WASM wouldn't even be a thing if it wasn't for Mozilla politics against PNaCL.

Tiring is the continuous advertising that WASM is the second coming of Christ in VM implementations.


Those "politics" were there for a reason. Wasm is a solid improvement over PNaCl, which I will note you have curiously left out of all your other old-VM-worship claims.


I see.

Nice, sounds like the Android/Fuchsia approach security-wise :)


> Does WASM have better performance than the JVM? If not, could it have better performance theoretically? Is it more secure? How much slower than a regular binary would it be? etc.

Hard to answer as they're different domains. In theory, once optimized and JIT'd, the asm could be the same on non-GC'd sections. JVM bytecode is higher level which means it both benefits (i.e. can optimize more) and is hamstrung (i.e. GC).
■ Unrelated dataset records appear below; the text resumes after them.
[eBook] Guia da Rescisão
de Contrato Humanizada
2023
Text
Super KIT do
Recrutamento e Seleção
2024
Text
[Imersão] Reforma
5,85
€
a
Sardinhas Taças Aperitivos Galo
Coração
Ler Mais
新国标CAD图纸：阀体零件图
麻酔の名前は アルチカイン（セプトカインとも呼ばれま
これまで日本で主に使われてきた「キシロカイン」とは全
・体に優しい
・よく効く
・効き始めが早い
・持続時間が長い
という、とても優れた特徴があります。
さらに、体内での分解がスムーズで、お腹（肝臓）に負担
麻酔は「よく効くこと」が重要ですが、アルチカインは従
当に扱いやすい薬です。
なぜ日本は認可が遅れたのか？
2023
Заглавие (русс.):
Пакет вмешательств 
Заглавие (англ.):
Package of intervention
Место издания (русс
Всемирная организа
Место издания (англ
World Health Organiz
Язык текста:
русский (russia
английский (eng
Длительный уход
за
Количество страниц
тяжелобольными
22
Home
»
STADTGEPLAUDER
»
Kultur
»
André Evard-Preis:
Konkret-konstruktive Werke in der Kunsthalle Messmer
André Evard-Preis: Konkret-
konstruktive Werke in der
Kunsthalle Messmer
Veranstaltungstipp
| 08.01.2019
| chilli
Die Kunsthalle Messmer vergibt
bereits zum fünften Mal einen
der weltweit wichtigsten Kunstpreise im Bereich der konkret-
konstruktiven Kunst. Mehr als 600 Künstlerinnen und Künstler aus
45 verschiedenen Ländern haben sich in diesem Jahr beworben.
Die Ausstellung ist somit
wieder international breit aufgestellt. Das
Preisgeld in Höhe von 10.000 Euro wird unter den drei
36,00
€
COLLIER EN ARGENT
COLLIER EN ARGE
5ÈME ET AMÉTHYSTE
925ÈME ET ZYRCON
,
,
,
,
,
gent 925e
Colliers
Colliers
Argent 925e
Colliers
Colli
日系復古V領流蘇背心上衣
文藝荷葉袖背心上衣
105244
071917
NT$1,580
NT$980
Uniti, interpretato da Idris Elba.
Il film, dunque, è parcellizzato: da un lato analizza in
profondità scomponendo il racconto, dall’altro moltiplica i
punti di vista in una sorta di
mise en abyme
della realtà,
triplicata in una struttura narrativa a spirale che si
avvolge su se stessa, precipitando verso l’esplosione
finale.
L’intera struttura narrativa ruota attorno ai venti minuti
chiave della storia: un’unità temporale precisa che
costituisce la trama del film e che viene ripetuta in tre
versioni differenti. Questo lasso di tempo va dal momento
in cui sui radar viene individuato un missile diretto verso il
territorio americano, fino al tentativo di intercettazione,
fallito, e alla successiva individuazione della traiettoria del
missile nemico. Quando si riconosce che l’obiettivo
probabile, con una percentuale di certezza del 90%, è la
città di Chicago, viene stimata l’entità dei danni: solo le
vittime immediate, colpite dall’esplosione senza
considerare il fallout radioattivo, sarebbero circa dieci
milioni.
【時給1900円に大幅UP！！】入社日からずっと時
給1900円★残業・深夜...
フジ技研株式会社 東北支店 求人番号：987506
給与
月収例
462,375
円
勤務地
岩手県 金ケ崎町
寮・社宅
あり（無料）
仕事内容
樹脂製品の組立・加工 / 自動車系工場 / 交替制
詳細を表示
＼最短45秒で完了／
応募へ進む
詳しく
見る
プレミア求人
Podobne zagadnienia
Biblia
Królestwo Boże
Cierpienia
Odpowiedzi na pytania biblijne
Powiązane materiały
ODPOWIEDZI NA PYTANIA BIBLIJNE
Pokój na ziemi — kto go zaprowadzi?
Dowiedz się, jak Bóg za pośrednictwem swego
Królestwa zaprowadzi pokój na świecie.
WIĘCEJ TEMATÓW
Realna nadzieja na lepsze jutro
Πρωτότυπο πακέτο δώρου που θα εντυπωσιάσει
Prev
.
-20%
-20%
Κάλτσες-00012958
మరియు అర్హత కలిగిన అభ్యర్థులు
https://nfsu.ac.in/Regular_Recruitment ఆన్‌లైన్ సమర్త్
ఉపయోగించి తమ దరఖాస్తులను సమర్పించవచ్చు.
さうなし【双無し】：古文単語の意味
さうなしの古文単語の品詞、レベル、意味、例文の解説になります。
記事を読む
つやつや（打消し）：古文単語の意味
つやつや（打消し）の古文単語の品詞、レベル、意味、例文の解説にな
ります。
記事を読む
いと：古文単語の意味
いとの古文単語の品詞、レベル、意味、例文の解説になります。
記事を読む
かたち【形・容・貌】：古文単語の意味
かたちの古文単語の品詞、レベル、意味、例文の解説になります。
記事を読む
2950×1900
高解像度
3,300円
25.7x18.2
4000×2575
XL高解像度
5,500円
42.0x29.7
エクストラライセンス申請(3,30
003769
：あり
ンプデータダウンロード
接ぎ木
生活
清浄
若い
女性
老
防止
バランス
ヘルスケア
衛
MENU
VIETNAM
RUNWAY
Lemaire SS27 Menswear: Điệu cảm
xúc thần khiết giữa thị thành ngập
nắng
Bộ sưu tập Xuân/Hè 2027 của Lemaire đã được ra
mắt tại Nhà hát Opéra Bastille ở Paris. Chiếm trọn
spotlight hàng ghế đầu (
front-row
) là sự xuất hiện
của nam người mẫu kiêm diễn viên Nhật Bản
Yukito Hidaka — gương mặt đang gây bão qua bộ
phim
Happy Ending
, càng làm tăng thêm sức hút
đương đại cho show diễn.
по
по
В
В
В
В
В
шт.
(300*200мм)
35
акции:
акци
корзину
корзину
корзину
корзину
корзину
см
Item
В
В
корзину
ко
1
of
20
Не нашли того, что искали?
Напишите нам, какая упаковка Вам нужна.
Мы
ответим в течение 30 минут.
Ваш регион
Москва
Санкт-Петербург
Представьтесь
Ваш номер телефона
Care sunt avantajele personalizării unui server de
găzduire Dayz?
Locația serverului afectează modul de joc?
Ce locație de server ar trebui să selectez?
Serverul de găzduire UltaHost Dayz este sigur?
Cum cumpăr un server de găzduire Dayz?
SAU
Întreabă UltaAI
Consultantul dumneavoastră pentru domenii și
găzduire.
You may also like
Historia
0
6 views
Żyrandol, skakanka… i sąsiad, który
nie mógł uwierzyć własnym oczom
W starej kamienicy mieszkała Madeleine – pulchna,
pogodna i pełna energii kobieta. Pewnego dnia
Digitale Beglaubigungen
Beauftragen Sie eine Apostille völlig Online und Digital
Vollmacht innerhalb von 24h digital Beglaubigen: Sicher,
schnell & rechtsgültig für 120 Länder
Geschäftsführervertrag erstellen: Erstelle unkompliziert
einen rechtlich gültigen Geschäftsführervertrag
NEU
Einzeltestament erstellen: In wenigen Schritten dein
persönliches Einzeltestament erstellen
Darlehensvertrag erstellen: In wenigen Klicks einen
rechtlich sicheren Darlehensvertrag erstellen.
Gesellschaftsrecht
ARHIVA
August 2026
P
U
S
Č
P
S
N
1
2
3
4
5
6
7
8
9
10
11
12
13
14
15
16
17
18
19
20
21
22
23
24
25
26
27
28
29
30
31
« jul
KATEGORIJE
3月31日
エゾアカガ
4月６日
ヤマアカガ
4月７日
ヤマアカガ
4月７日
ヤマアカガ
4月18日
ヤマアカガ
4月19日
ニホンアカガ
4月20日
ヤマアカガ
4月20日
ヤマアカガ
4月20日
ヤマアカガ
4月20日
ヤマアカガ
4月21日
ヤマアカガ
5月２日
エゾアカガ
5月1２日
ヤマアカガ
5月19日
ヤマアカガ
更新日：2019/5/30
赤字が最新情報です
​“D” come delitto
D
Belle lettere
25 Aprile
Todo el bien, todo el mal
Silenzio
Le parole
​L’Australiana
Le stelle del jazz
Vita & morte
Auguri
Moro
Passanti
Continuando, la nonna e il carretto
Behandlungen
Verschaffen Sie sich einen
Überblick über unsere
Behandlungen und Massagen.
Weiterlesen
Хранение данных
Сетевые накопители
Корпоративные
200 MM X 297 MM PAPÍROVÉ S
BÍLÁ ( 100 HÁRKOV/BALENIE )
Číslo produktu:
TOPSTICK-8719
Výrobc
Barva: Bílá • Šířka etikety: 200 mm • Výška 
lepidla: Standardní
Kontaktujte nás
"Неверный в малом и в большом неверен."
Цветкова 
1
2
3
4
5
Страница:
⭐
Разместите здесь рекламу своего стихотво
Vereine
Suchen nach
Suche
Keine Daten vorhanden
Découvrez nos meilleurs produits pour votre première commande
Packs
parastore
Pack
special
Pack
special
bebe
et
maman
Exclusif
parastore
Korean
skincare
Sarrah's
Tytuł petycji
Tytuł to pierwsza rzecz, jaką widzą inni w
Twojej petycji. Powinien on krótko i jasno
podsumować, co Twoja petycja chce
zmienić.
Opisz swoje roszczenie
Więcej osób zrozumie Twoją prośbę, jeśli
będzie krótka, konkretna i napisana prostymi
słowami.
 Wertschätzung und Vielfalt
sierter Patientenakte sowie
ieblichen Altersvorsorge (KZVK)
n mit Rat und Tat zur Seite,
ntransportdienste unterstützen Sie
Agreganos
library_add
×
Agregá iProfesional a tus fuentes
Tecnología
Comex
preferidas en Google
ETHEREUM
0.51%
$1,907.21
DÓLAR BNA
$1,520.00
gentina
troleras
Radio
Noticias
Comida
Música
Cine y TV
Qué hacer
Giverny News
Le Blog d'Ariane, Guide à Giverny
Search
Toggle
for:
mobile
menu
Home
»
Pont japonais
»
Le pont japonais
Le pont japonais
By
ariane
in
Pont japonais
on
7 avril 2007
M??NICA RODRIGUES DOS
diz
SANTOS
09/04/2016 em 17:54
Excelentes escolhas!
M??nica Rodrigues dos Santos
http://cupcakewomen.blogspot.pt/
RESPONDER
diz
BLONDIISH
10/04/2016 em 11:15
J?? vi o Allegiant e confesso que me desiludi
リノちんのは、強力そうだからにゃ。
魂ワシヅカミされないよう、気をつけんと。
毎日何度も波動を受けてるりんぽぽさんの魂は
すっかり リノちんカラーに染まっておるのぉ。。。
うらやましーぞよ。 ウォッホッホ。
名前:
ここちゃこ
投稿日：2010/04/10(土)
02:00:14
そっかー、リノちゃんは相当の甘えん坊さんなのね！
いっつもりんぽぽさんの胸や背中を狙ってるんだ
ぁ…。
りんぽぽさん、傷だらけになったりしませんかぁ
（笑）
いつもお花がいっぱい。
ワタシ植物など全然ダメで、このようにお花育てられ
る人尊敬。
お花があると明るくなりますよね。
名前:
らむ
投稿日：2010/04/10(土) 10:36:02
As for a "regular binary", the JVM knows no such thing and really neither does WASM. Also depends on what "regular" is (i.e. what does the code do) and which runtimes you use and how much is AOT'd vs JIT'd vs interpreted.


WASM has a subset of a subset of a percentage of features that JVM provides.

It's basically a runtime for C/C++-like feature set [1], JVM has support for many of the features that are still on WASM's roadmap [2]

I would be very wary of any performance comparisons between WASM and ... pretty much anything else (except, possibly, bare C?).

[1] https://webassembly.org/docs/high-level-goals/

[2] https://webassembly.org/docs/future-features/


If I understood this correctly, that's what the Fastly people do. They compare it to bare C binaries and besides string-performance, it holds up good.